Exercise details
Copy each line below that includes "First".
* * *
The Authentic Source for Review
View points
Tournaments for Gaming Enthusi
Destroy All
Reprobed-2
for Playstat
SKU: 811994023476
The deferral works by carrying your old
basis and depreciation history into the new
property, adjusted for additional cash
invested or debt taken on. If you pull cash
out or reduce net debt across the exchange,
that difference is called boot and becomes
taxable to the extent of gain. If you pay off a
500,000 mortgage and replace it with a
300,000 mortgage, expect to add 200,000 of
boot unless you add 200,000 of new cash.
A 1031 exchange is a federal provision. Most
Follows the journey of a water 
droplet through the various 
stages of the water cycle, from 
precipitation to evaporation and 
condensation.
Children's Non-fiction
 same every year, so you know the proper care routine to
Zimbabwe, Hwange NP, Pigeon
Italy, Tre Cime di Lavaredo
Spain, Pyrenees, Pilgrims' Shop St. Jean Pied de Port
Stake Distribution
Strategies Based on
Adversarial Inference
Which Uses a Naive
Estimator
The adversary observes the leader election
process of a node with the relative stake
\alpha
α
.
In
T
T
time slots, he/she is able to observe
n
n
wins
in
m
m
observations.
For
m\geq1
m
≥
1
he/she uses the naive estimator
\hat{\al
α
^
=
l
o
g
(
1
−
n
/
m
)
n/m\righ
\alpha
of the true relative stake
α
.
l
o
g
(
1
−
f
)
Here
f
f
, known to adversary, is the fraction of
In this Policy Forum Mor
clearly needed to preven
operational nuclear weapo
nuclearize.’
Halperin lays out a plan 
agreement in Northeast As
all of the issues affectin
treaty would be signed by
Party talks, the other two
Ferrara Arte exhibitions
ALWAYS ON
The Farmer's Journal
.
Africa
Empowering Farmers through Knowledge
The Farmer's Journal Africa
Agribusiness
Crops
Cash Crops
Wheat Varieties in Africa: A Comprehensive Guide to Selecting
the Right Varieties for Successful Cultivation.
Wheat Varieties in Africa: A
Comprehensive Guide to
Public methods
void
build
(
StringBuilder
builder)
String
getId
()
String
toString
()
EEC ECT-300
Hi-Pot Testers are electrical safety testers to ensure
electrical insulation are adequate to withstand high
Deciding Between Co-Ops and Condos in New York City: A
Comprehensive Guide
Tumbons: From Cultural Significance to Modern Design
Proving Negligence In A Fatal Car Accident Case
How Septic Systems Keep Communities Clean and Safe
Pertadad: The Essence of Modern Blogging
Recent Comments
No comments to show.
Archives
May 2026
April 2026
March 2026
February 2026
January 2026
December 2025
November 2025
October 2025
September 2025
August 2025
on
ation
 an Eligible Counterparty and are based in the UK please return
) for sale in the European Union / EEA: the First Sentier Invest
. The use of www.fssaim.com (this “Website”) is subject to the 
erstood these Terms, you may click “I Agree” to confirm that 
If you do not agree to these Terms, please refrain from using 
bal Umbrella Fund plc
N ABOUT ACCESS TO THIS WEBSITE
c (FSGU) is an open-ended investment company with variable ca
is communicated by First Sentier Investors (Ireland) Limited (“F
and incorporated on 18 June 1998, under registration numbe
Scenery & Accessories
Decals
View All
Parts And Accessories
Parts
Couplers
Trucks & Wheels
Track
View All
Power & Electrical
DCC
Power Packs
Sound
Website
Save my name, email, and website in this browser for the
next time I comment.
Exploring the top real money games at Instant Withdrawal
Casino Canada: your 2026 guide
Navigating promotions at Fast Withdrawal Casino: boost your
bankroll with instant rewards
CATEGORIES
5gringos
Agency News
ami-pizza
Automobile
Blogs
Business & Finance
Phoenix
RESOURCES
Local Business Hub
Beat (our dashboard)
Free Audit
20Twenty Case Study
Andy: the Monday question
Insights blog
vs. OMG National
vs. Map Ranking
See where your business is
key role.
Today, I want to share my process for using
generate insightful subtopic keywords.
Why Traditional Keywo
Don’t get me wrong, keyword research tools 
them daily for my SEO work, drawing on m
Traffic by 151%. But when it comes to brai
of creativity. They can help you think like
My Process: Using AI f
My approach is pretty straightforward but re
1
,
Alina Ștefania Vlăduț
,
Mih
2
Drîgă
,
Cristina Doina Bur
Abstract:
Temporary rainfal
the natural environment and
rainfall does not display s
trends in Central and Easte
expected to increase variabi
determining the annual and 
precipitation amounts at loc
* * *
Solution to this problem
) for sale in the European Union / EEA: the First Sentier Invest
is communicated by First Sentier Investors (Ireland) Limited (“F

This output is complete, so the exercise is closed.